• [Work required] Convert the data from the line with "Samedi 20 janvier 2024" to the line with "Over deze site", both included, into a JSON list of strings with one string per line. Skip blank lines and leave the pictures out.

• [Data supplied]
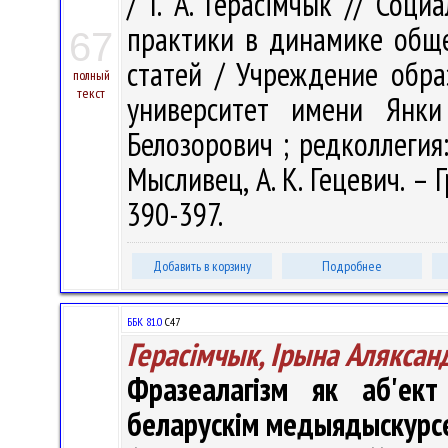
/ І. А. Герасімчык // Соц
практики в динамике обще
67
статей / Учреждение обра
полный
текст
университет имени Янки
Белозорович ; редколлегия: 
Мысливец, А. К. Гецевич. – 
390-397.
Добавить в корзину
Подробнее
ББК 81.0
С47
Герасімчык, Ірына Аляксан
Фразеалагізм як аб'ект
беларускім медыядыскурс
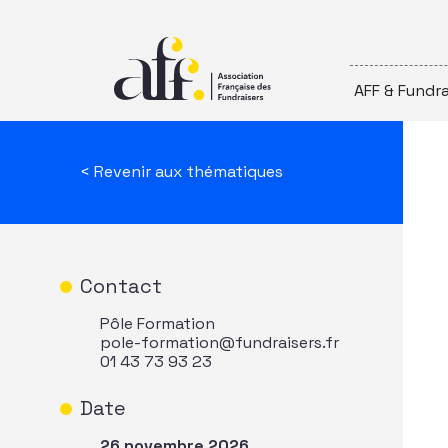
Passer au contenu
AFF & Fundra
< Revenir aux thématiques
Contact
Pôle Formation
pole-formation@fundraisers.fr
01 43 73 93 23
Date
26 novembre 2026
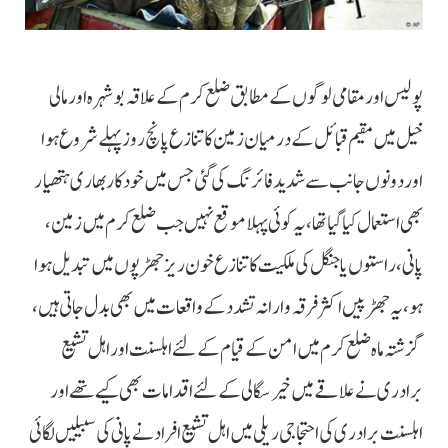
پولیس اور مقامی لوگوں کے مطابق ضلع کرم کے علاقہ بوشہرہ اور مالی
خیل میں مقیم قبائل کے درمیان زمین کا تنازع پانچ روز پہلے شروع ہوا
اور دونوں جانب سے شدید فائرنگ کی گئی جس میں خود کار بھاری ہتھیار
بھی استعمال کیا گیا تھا، یہ کوئی پہلا موقع نہیں جب ضلع کرم میں زمین،
پانی، راستوں یا جنگل کی ملکیت کا تنازع خون ریز جھڑپوں میں تبدیل ہوا
ہو، یہ جھڑپیں اکثر فرقہ وارانہ تشدد کے واقعات میں بھی بدل جاتی ہیں،
گزشتہ ماہ ضلع کرم میں امن کے قیام کے لئے اہلسنت اور اہل تشیع
برادری نے علاقے میں خیر سگالی کے لئے اقدامات بھی کیے تھے اور
اہلسنت برادری کی احتجاجی ریلی میں اہل تشیع افراد نے پانی کی سبیلیں لگائی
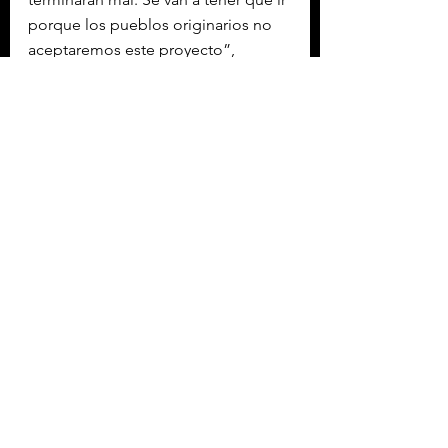
porque los pueblos originarios no 
aceptaremos este proyecto”, 
denunció.
Tras el rechazo en mayo pasado del 
megaproyecto turístico ‘
Perfect Day
’ 
en el Caribe mexicano, las 
comunidades indígenas mayo-
yoreme mantienen la esperanza, 
pero son firmes en el plan de tomar 
la megaplanta GPO e impedir sus 
actividades.
En 2022, la Suprema Corte de 
Justicia ordenó realizar una consulta 
a los pueblos indígenas sobre este 
proyecto, la cual resultó favorable 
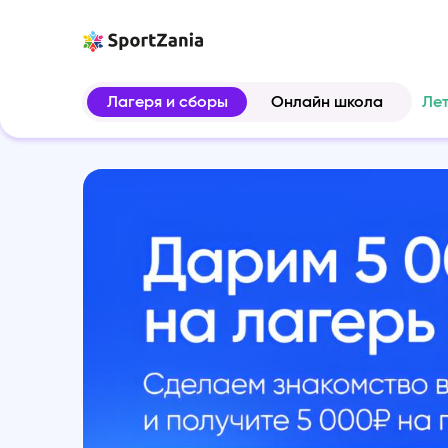
Лагеря и сборы
Онлайн школа
Ле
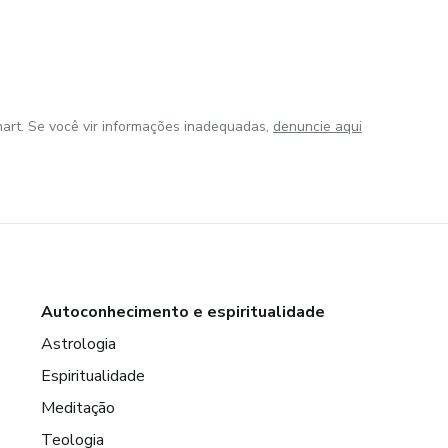
art. Se você vir informações inadequadas,
denuncie aqui
Autoconhecimento e espiritualidade
Astrologia
Espiritualidade
Meditação
Teologia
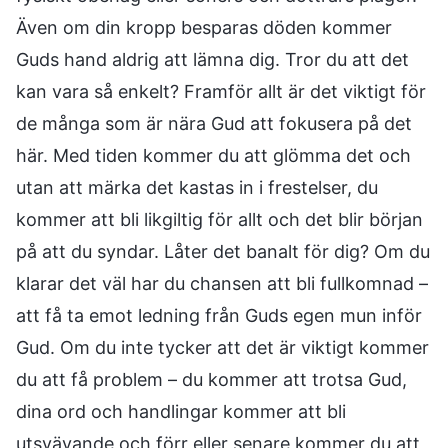
Även om din kropp besparas döden kommer
Guds hand aldrig att lämna dig. Tror du att det
kan vara så enkelt? Framför allt är det viktigt för
de många som är nära Gud att fokusera på det
här. Med tiden kommer du att glömma det och
utan att märka det kastas in i frestelser, du
kommer att bli likgiltig för allt och det blir början
på att du syndar. Låter det banalt för dig? Om du
klarar det väl har du chansen att bli fullkomnad –
att få ta emot ledning från Guds egen mun inför
Gud. Om du inte tycker att det är viktigt kommer
du att få problem – du kommer att trotsa Gud,
dina ord och handlingar kommer att bli
utsvävande och förr eller senare kommer du att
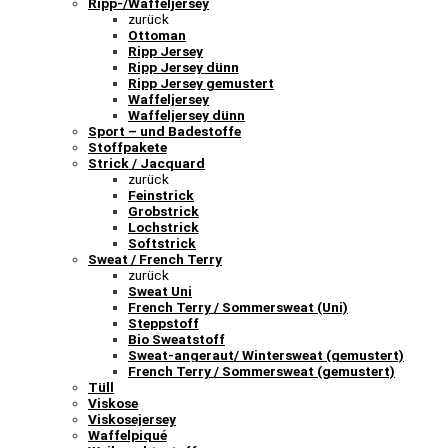
Ripp-/Waffeljersey
zurück
Ottoman
Ripp Jersey
Ripp Jersey dünn
Ripp Jersey gemustert
Waffeljersey
Waffeljersey dünn
Sport – und Badestoffe
Stoffpakete
Strick / Jacquard
zurück
Feinstrick
Grobstrick
Lochstrick
Softstrick
Sweat / French Terry
zurück
Sweat Uni
French Terry / Sommersweat (Uni)
Steppstoff
Bio Sweatstoff
Sweat-angeraut/ Wintersweat (gemustert)
French Terry / Sommersweat (gemustert)
Tüll
Viskose
Viskosejersey
Waffelpiqué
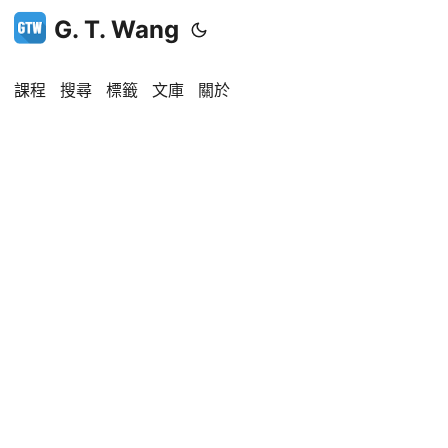
G. T. Wang
課程
搜尋
標籤
文庫
關於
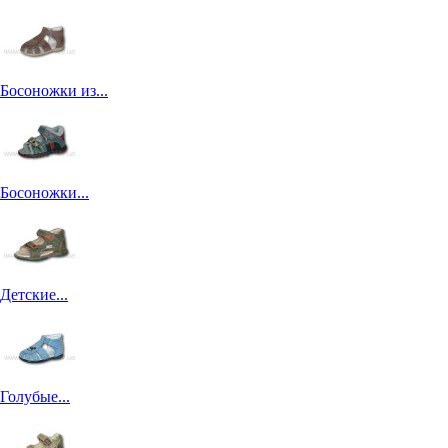
Босоножки из...
Босоножки...
Детские...
Голубые...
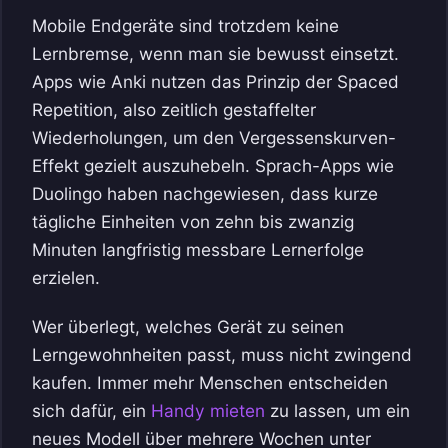
Mobile Endgeräte sind trotzdem keine
Lernbremse, wenn man sie bewusst einsetzt.
Apps wie Anki nutzen das Prinzip der Spaced
Repetition, also zeitlich gestaffelter
Wiederholungen, um den Vergessenskurven-
Effekt gezielt auszuhebeln. Sprach-Apps wie
Duolingo haben nachgewiesen, dass kurze
tägliche Einheiten von zehn bis zwanzig
Minuten langfristig messbare Lernerfolge
erzielen.
Wer überlegt, welches Gerät zu seinen
Lerngewohnheiten passt, muss nicht zwingend
kaufen. Immer mehr Menschen entscheiden
sich dafür, ein
Handy mieten
zu lassen, um ein
neues Modell über mehrere Wochen unter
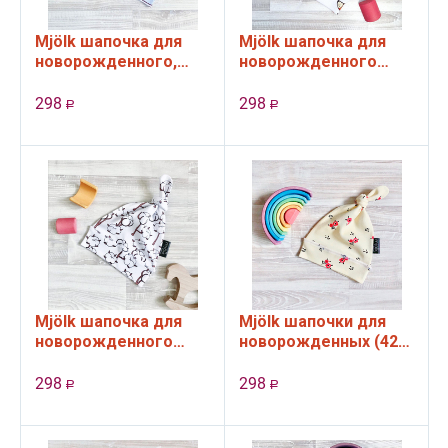
Mjölk шапочка для
Mjölk шапочка для
новорожденного,
новорожденного
Кокосы
"Лисички" (38-42 см)
298
298
Р
Р
Mjölk шапочка для
Mjölk шапочки для
новорожденного
новорожденных (42-
"Хлопок" (38-42 см)
46 см)
298
298
Р
Р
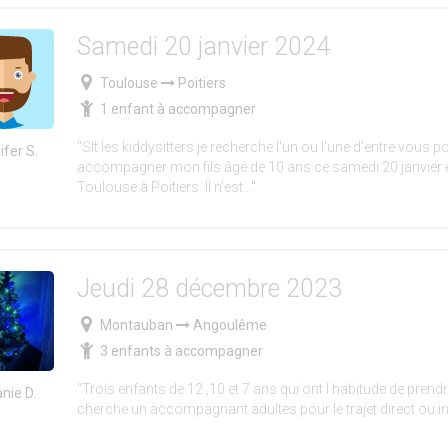
Samedi 20 janvier 2024
Toulouse
Poitiers
1 enfant à accompagner
"Slt les kiddysitters je recherche l'un ou l'une d'entre vous p
ifer S.
accompagner mon fils âgé de 10 ans ce samedi 20 janvier e
Toulouse à Poitiers. Il n'est..."
Jeudi 28 décembre 2023
Montauban
Angoulême
3 enfants à accompagner
"Trois enfants de 12 ,10 et 7 ans qui ont l habitude de prendre 
nie D.
cherche un accompagnant adultes pour le trajet direct ou in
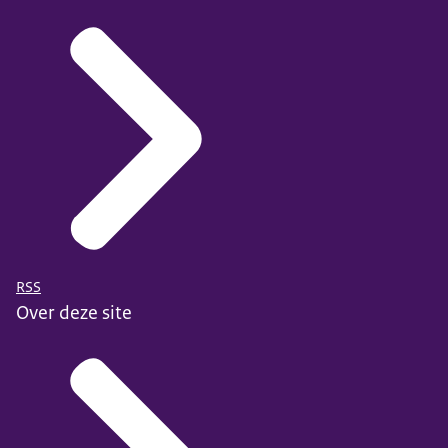
RSS
Over deze site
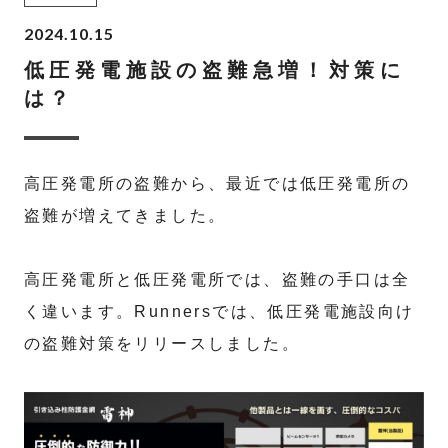
2024.10.15
低圧発電施設の盗難急増！対策に
は？
高圧発電所の盗難から、最近では低圧発電所の
盗難が増えてきました。
高圧発電所と低圧発電所では、盗難の手口は全
く違います。Runnersでは、低圧発電施設向け
の盗難対策をリリースしました。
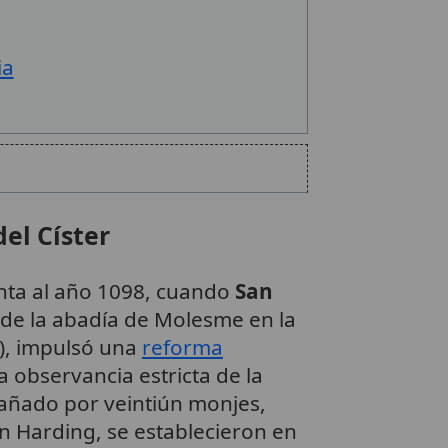
ia
el Císter
nta al año 1098, cuando
San
de la abadía de Molesme en la
), impulsó una
reforma
a observancia estricta de la
añado por veintiún monjes,
an Harding, se establecieron en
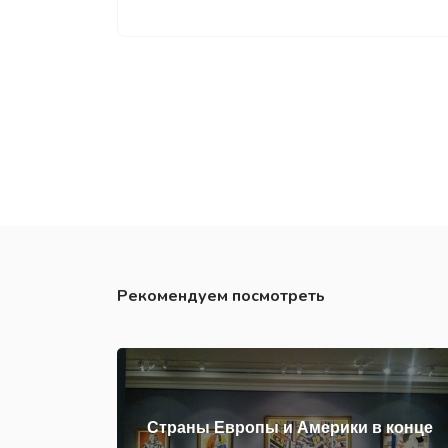
Рекомендуем посмотреть
Страны Европы и Америки в конце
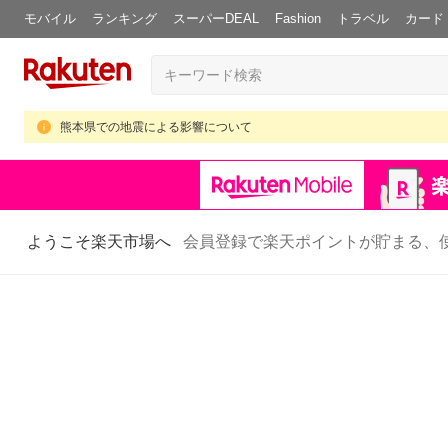
モバイル
ランキング
スーパーDEAL
Fashion
トラベル
カード
熊本県での地震による影響について
ようこそ楽天市場へ
会員登録で楽天ポイントが貯まる、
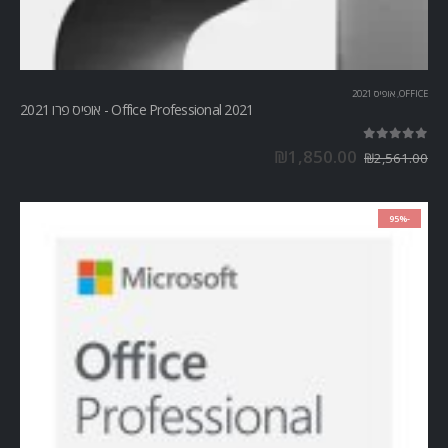
OFFICE
,
אופיס 2021
Office Professional 2021 - אופיס פרו 2021
out of 5
5.00
₪
1,850.00
₪
2,561.00
-95%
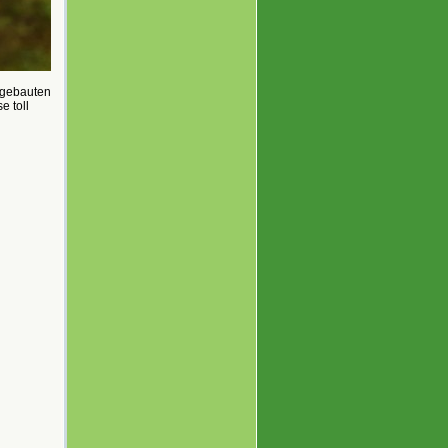
 gebauten
e toll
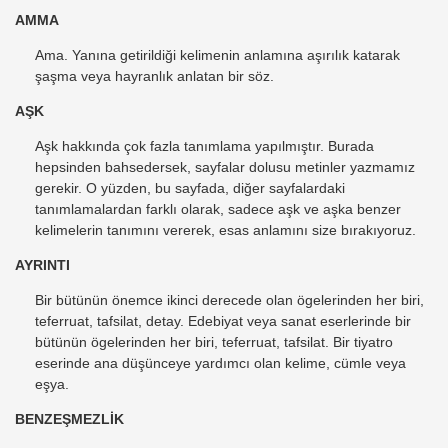
AMMA
Ama. Yanına getirildiği kelimenin anlamına aşırılık katarak
şaşma veya hayranlık anlatan bir söz.
AŞK
Aşk hakkında çok fazla tanımlama yapılmıştır. Burada
hepsinden bahsedersek, sayfalar dolusu metinler yazmamız
gerekir. O yüzden, bu sayfada, diğer sayfalardaki
tanımlamalardan farklı olarak, sadece aşk ve aşka benzer
kelimelerin tanımını vererek, esas anlamını size bırakıyoruz.
AYRINTI
Bir bütünün önemce ikinci derecede olan ögelerinden her biri,
teferruat, tafsilat, detay. Edebiyat veya sanat eserlerinde bir
bütünün ögelerinden her biri, teferruat, tafsilat. Bir tiyatro
eserinde ana düşünceye yardımcı olan kelime, cümle veya
eşya.
BENZEŞMEZLİK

• [Response]
[
  "Samedi 20 janvier 2024",
  "Toulouse",
  "Poitiers",
  "1 enfant à accompagner",
  "\"Slt les kiddysitters je recherche l'un ou l'une d'entre vous p",
  "ifer S.",
  "accompagner mon fils âgé de 10 ans ce samedi 20 janvier e",
  "Toulouse à Poitiers. Il n'est...\"",
  "Jeudi 28 décembre 2023",
  "Montauban",
  "Angoulême",
  "3 enfants à accompagner",
  "\"Trois enfants de 12 ,10 et 7 ans qui ont l habitude de prendre ",
  "nie D.",
  "cherche un accompagnant adultes pour le trajet direct ou in",
  "RSS",
  "Over deze site"
]